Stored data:
_ _ _ _

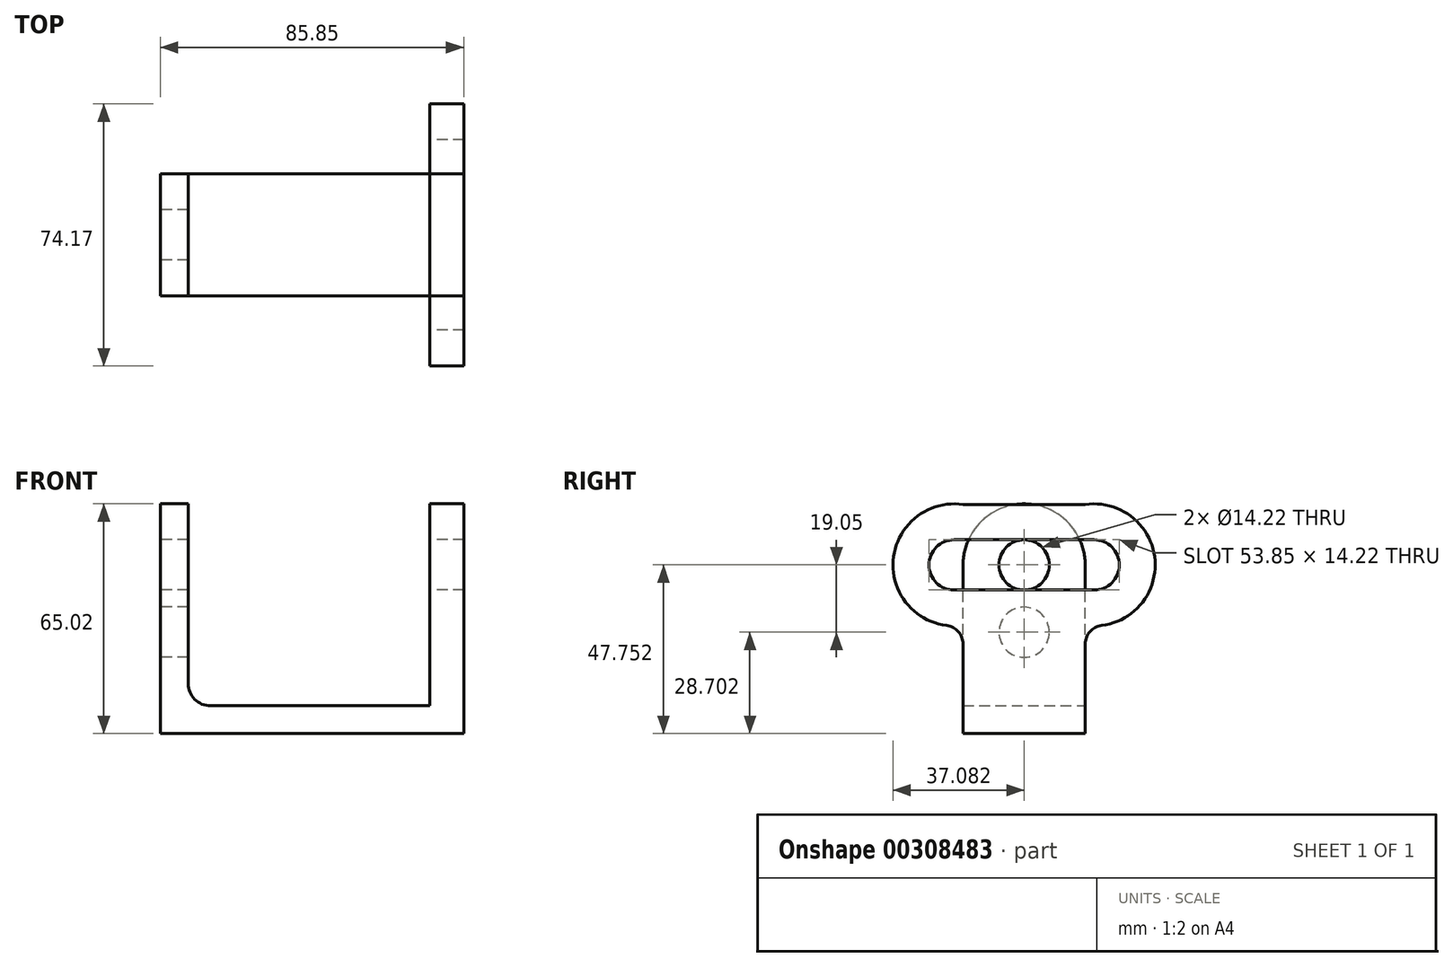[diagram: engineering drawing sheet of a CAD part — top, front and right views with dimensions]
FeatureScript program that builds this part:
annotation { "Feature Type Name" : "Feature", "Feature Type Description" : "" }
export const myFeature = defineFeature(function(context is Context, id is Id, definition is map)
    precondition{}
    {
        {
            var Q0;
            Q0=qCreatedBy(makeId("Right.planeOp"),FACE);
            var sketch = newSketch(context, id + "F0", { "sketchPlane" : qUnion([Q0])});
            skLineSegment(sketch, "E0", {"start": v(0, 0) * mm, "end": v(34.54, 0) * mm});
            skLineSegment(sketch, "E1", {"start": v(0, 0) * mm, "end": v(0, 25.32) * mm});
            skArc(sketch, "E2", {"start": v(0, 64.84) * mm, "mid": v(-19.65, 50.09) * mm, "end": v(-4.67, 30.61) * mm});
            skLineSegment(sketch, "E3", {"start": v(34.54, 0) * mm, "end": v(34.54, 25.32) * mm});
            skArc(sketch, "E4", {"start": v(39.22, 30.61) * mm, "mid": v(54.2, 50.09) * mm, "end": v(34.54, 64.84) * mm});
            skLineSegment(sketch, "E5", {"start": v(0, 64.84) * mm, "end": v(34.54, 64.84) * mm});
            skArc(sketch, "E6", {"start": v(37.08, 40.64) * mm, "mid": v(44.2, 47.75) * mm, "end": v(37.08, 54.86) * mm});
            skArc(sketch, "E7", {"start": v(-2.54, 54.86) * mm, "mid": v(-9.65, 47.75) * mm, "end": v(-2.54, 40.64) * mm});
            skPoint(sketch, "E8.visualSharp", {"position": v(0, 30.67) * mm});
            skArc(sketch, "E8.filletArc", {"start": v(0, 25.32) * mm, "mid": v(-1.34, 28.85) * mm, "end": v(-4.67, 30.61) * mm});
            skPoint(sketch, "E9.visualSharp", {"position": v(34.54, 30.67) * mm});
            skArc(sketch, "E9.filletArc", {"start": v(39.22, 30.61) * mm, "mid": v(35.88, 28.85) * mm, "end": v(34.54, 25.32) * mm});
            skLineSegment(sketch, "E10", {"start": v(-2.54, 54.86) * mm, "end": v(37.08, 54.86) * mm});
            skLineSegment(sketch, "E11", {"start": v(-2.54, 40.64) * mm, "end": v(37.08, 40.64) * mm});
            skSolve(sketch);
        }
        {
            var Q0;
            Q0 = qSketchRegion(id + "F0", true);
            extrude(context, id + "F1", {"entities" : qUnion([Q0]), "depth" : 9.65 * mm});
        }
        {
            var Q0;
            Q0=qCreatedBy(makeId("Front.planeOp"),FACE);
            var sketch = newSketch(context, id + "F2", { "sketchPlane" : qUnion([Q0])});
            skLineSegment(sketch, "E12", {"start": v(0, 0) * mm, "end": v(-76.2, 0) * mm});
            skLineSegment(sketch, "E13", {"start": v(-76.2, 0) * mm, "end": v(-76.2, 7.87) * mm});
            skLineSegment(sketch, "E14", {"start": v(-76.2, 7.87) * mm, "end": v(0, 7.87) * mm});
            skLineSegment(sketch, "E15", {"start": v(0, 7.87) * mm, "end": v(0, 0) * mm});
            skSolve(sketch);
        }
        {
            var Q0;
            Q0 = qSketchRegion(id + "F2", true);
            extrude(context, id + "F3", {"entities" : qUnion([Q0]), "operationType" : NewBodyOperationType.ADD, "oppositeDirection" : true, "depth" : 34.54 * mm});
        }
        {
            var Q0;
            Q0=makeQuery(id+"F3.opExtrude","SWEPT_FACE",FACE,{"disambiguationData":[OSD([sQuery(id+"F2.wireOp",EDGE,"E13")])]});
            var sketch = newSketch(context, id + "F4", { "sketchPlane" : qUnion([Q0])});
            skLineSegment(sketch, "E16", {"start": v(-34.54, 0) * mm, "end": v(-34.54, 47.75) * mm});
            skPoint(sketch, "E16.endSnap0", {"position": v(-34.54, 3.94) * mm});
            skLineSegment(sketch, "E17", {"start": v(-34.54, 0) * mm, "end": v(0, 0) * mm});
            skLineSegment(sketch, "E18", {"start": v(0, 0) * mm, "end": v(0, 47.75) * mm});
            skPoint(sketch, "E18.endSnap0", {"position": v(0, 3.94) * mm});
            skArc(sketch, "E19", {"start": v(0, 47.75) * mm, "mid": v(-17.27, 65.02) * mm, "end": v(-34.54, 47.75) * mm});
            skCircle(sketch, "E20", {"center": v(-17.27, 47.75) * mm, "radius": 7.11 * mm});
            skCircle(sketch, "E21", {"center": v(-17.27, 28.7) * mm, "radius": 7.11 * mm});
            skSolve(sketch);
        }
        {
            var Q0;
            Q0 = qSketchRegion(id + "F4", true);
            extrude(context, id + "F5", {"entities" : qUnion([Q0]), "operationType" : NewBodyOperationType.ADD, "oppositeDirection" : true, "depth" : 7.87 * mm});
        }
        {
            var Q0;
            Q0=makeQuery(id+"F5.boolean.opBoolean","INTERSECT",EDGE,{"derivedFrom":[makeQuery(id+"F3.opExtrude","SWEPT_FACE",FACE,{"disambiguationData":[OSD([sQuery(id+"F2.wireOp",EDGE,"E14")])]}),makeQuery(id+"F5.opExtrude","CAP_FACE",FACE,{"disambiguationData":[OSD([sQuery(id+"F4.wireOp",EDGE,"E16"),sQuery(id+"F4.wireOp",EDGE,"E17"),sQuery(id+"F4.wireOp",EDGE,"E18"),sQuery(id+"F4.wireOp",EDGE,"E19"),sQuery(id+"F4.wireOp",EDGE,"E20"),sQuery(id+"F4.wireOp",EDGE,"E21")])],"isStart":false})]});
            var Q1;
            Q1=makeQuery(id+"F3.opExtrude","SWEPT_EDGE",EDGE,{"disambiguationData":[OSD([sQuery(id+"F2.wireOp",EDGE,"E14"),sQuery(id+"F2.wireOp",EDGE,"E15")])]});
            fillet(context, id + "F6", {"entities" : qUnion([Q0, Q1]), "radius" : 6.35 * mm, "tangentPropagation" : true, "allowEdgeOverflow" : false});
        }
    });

_ _ _ _

• DESCRIPTION OF THE TASK: Output the stretch from the start of the rows through the line containing "v(-19.65, 50.09) *", both ends included, reproducing each line unchanged and leaving out the pictures.

• WRITTEN ANSWER:
[diagram: engineering drawing sheet of a CAD part — top, front and right views with dimensions]
FeatureScript program that builds this part:
annotation { "Feature Type Name" : "Feature", "Feature Type Description" : "" }
export const myFeature = defineFeature(function(context is Context, id is Id, definition is map)
    precondition{}
    {
        {
            var Q0;
            Q0=qCreatedBy(makeId("Right.planeOp"),FACE);
            var sketch = newSketch(context, id + "F0", { "sketchPlane" : qUnion([Q0])});
            skLineSegment(sketch, "E0", {"start": v(0, 0) * mm, "end": v(34.54, 0) * mm});
            skLineSegment(sketch, "E1", {"start": v(0, 0) * mm, "end": v(0, 25.32) * mm});
            skArc(sketch, "E2", {"start": v(0, 64.84) * mm, "mid": v(-19.65, 50.09) * mm, "end": v(-4.67, 30.61) * mm});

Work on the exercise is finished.